The overall idea is reasonable and easy to follow.
- Reviewer confidence
Very confident (4)
- [Post rebuttal] After reading the author’s rebuttal, state your overall opinion of the paper if it has been changed
N/A
- [Post rebuttal] Please justify your decision
N/A
Review #3
- Please describe the contribution of the paper
Submission 1527 proposed a novel methodology for calibrating segmentation models and demonstrates superior performance in comparison to the current state of the art. The relevance of calibration, or conversely the dangers of miscalibration in safety-critical scenarios is highlighted clearly. The proposed method integrates independent class and region-wise penalty weights (previous methods employed uniform weights). An iterative Augmented Lagrangian approach is employed to adaptively learn these weights. The comprehensive Experiments are carried out on two datasets and in comparison, to a wide range of benchmarks and demonstrate superior performance.
- Please list the main strengths of the paper; you should write about a novel formulation, an original way to use data, demonstration of clinical feasibility, a novel application, a particularly strong evaluation, or anything else that is a strong aspect of this work. Please provide details, for instance, if a method is novel, explain what aspect is novel and why this is interesting.
- the presentation is very clear, including the relevance of the work and the contributions (as well as related work)..
- the methodology is novel and the results surpass the existing state of the art.
- the selection of very current state-of-the-art benchmarks and datasets is suitable.
- the analysis of the Experiments is convincing and thorough, hyperparameters are documented clearly.
- a more detailed comparison with the most competitive of the SotA methods (NACL) is provided.
- Please list the main weaknesses of the paper. Please provide details, for instance, if you think a method is not novel, explain why and provide a reference to prior work.
- Merely very minor presentation questions raised.

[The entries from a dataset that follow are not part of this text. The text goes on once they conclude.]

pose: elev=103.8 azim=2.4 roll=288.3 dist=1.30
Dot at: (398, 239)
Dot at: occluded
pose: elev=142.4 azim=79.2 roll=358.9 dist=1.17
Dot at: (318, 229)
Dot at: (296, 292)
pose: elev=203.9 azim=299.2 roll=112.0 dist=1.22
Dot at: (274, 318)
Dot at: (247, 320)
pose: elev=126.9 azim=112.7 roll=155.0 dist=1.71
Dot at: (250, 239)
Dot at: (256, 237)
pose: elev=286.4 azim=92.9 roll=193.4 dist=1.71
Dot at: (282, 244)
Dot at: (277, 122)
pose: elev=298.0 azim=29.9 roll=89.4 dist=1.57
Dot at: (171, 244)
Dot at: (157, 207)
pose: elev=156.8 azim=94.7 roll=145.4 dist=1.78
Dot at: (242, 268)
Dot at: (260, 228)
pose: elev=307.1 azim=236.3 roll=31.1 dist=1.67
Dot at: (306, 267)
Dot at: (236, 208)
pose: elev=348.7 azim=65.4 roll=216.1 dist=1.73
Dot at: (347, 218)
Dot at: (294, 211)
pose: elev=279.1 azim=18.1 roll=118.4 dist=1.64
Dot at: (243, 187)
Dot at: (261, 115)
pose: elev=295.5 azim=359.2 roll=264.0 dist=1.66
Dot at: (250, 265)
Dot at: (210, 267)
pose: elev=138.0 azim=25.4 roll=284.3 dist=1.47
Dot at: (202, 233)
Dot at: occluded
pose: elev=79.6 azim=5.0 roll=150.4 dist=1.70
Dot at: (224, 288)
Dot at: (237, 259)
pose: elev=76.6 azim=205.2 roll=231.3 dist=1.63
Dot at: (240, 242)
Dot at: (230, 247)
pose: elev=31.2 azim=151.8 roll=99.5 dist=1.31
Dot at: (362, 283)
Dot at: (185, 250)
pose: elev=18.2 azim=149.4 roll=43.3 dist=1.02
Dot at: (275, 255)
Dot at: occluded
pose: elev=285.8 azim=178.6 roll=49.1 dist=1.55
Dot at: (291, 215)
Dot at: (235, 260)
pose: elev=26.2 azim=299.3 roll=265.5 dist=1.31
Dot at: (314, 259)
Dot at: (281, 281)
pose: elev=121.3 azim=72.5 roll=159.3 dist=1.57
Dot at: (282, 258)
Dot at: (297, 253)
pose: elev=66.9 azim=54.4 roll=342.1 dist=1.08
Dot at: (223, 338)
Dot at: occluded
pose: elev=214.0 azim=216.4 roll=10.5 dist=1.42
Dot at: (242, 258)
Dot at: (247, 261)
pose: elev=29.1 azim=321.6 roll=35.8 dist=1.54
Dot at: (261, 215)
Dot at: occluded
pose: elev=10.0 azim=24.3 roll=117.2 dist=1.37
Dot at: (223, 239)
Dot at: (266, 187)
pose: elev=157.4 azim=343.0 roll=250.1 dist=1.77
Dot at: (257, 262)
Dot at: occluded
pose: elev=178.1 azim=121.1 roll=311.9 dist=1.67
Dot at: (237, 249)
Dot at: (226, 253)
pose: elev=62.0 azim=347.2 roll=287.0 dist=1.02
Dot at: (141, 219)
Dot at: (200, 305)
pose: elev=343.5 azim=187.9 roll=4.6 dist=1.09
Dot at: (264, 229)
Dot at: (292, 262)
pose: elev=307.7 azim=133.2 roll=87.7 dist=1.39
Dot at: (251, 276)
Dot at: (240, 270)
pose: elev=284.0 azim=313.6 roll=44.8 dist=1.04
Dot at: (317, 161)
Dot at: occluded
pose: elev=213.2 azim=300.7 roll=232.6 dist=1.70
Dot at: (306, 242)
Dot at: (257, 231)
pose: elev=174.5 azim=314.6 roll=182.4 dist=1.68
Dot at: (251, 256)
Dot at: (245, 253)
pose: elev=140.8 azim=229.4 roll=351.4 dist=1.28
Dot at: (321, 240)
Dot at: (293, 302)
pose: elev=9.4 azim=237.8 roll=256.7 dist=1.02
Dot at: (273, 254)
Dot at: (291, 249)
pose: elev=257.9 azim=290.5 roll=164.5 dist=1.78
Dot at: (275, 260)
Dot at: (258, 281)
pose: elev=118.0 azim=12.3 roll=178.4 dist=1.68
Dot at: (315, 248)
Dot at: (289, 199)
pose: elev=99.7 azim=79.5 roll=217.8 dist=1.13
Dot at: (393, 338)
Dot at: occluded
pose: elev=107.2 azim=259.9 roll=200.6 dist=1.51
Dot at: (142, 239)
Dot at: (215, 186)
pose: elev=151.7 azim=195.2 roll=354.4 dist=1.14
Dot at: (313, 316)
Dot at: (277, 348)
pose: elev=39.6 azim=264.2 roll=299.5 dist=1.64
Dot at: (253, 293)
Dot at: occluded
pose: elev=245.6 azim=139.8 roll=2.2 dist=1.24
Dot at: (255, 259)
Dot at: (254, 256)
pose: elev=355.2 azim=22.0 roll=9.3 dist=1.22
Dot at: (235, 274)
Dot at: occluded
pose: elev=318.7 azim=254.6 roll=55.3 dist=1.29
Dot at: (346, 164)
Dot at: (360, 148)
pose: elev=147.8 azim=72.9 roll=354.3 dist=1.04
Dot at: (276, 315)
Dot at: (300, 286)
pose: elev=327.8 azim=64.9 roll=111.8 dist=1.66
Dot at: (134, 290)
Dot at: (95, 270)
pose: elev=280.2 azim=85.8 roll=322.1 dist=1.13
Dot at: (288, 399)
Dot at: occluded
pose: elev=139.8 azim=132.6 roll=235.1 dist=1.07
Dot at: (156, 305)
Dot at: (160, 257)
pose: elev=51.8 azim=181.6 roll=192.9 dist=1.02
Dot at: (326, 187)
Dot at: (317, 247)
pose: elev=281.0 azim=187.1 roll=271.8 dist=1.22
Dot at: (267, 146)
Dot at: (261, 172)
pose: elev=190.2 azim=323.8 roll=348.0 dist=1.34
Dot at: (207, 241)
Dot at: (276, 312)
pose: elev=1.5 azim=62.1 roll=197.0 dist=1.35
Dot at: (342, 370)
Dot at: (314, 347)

- The superior performance is somewhat incremental and in some cases the SotA has better performance.
- Please rate the clarity and organization of this paper
Very Good
- Please comment on the reproducibility of the paper. Please be aware that providing code and data is a plus, but not a requirement for acceptance.
The submission has provided an anonymized link to the source code, dataset, or any other dependencies.
- Do you have any additional comments regarding the paper’s reproducibility?
N/A
- Please provide detailed and constructive comments for the authors. Please also refer to our Reviewer’s guide on what makes a good review. Pay specific attention to the different assessment criteria for the different paper categories (MIC, CAI, Clinical Translation of Methodology, Health Equity): https://conferences.miccai.org/2024/en/REVIEWER-GUIDELINES.html
- The Conclusion could be its own section (instead of a subsection within the Experiments section) for further clarity. The first sentence of the Conclusion is also broader than (beyond the scope of) the Experiments section.
Very minor comments:
- The authors may want to consider using the U-Net spelling from the original paper (U-Net vs UNet).
- Is there enough space in the results tables for arrows? I see they are currently in the captions and assume this might be due to space limitations (which is fine).
- Rate the paper on a scale of 1-6, 6 being the strongest (6-4: accept; 3-1: reject). Please use the entire range of the distribution. Spreading the score helps create a distribution for decision-making
Accept — should be accepted, independent of rebuttal (5)
- Please justify your recommendation. What were the major factors that led you to your overall score for this paper?
The relevance of the topic and the contributions are clearly outlined in the paper. The comprehensive and thorough Experiments support the claims convincingly. The selection of SotA methods is suitable, as are the datasets employed.
- Reviewer confidence
Confident but not absolutely certain (3)
- [Post rebuttal] After reading the author’s rebuttal, state your overall opinion of the paper if it has been changed
N/A
- [Post rebuttal] Please justify your decision
N/A
Author Feedback
N/A
Meta-Review
Meta-review not available, early accepted paper.